I mean, if it’s shameful to not empathize with someone over the slight of their face being partially covered in a movie poster, then I’ll accept that. Your disdain of people means nothing to me.
Comment on Cynthia Erivo calls out fans who made their own Wicked poster
Varyk@sh.itjust.works 2 months ago“Her feelings are unjustified and come off as narcissistic.”
her own feelings are justified and not subject to your or anyone’s approval.
her feelings are justified.
they come off as narcissistic only to you because you do not see her as deserving of feelings.
this is your problem, not hers.
“For her to react this negatively over a fan making their own version of a poster says a great deal more about her, and to me does more damage to her reputation than a poster ever could.”
her reaction does not invalidate her feelings or her basic humanity, both of which you are shamefully dismissing as irrelevant.
“Have we seen Ian mckellan go on a tirade because fans made a two towers poster that doesn’t include his face?”
this situation is about a different person, Cynthia erivo, whose feelings were hurt, not Ian, whose feelings were not hurt.
“that’s her problem she needs to tackle herself,”
she is. she is explaining her feelings to the public, which as an actor is very natural.
she isn’t attacking other people, she didn’t “dump on the people”, she is explaining how she was hurt and how this feels to her, personally.
read her statement, you apparently have no idea what it says.
“now has people like you defending her for basically calling this person (who again all we know is just a super big Wicked fan) basically the devil.”
neither erivo in her statement nor i here have called the creator " basically the devil" or attacked this person at all, in any way.
we’re talking about the feelings of Cynthia, and her basic humanity, which you are shamefully dismissing as irrelevant.
there was no attack in this statement, it is an explanation of how she feels as a result of being erased from a work she cares about.
you don’t respect and are dismissing her perspective, feelings and her right to express her feelings, which is offensive and shameful of you.
Chapelgentry@lemmynsfw.com 2 months ago
Varyk@sh.itjust.works 2 months ago
'…means nothing to me."
I can tell by how invested you are in this post that you don’t care at all.
“…if it’s shameful to not empathize with someone…”
It’s not shameful to “not empathize with someone”, you’re the one that made that up.
it is shameful for you to invalidate someone’s feelings; that dehumanizes them.
Chapelgentry@lemmynsfw.com 2 months ago
I’m not invested in anything other than to point out your outrage is just pissing in the wind here. And I don’t care what you think so telling me I’m shameful means nothing to me.

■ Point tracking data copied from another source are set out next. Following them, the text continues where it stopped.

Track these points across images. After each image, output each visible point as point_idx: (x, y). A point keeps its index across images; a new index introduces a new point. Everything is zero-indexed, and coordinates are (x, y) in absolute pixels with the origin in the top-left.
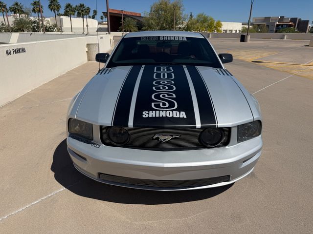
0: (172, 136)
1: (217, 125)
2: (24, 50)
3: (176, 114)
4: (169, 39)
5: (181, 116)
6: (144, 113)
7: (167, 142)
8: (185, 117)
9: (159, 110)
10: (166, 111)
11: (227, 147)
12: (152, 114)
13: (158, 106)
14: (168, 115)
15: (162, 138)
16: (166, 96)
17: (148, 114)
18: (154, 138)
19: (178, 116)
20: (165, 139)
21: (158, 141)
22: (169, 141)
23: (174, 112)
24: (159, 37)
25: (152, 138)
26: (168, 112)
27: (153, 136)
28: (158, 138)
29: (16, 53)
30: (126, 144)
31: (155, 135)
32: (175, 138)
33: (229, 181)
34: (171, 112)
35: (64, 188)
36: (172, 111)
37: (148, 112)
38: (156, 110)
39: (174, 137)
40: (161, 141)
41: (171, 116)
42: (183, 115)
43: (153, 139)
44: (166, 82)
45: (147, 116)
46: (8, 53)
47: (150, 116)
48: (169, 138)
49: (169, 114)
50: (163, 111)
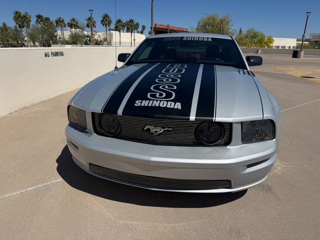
0: (164, 128)
1: (214, 118)
2: (62, 54)
3: (171, 105)
4: (193, 39)
5: (176, 107)
6: (137, 102)
7: (159, 135)
8: (180, 108)
9: (153, 100)
10: (161, 101)
11: (228, 147)
12: (145, 103)
13: (154, 96)
14: (161, 105)
15: (153, 129)
16: (167, 87)
17: (141, 103)
18: (145, 129)
19: (172, 107)
20: (157, 132)
21: (150, 133)
22: (161, 133)
23: (169, 103)
24: (183, 38)
25: (143, 129)
26: (162, 102)
27: (144, 127)
28: (149, 130)
29: (54, 55)
30: (118, 134)
31: (145, 126)
32: (168, 131)
33: (230, 188)
34: (166, 103)
35: (62, 179)
36: (167, 101)
37: (141, 101)
38: (150, 100)
39: (166, 129)
40: (152, 134)
41: (165, 106)
42: (178, 106)
43: (144, 131)
44: (172, 76)
45: (139, 104)
46: (46, 55)
47: (143, 105)
48: (160, 130)
49: (163, 104)
50: (157, 101)
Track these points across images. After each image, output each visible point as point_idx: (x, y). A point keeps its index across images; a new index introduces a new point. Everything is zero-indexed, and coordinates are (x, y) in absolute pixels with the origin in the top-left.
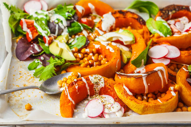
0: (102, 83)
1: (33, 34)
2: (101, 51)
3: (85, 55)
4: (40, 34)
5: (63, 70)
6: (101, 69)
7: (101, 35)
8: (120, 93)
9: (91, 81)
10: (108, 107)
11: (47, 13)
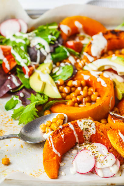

Varyk@sh.itjust.works 2 months ago
my outrage?
i was not feeling any outrage, you might want to pat your pockets for a more local source of indignant frustration.
“I’m not interested…And I don’t care what you think”
You are so “not invested” and “don’t care what [i] think” so much that you’re jumping into a 2-day old post to offer up your ideas on the matter to me specifically.
scrubbles@poptalk.scrubbles.tech 2 months ago
Correct. I dismiss her feelings. We’re just going in circles now. I dismiss her feelings, because they are something again that she needs to deal with, not me, not her audience. She said what she wanted to say, I say that she was wrong and vain to do so. Her simply “having feelings” does not make her suddenly perfect and right. She was wrong jump to conclusions that she was being erased. She was wrong to call out a fan who just made a poster and assume that they were doing it as a personal slight. She was petty for not just ignoring the thing and moving on with her life. Those are all of my feelings, does that make me right too? We can all have our own feelings, and we’ve evolved a bit into being allowed to express them. However the same adage applies, my freedom ends where my fist ends and your face begins. Same thing here. Her feelings are valid - internally. Making them public like this exposes her to criticism, which I now have a lot of. If she didn’t want that criticism she was welcome to not say anything.
Being critical of someone does not remove their humanity.
Varyk@sh.itjust.works 2 months ago
“Being critical of someone does not remove their humanity”
I don’t think anybody told you it did.
saying that someone’s feelings are not valid?
that is dehumanizing.
“Those are all of my feelings, does that make me right too?”
you’re still missing the point. it doesn’t matter how right or wrong you were, your feelings are valid and should be respected, particularly if, instead of how you are characterizing Cynthia, she is nearly expressing how she feels so that people are aware of how erasing her makes her feel.
“Her feelings are valid - internally. Making them public like this exposes her to criticism”
criticizing her and trying to invalidate her experiences only dehumanizes you, not her.
her feelings are valid.
you don’t like it, that’s valid too.
but it does not invalidate her feelings just because you value her less than you value yourself.
The same selfish problem everyone else complaining about her merely expressing herself has.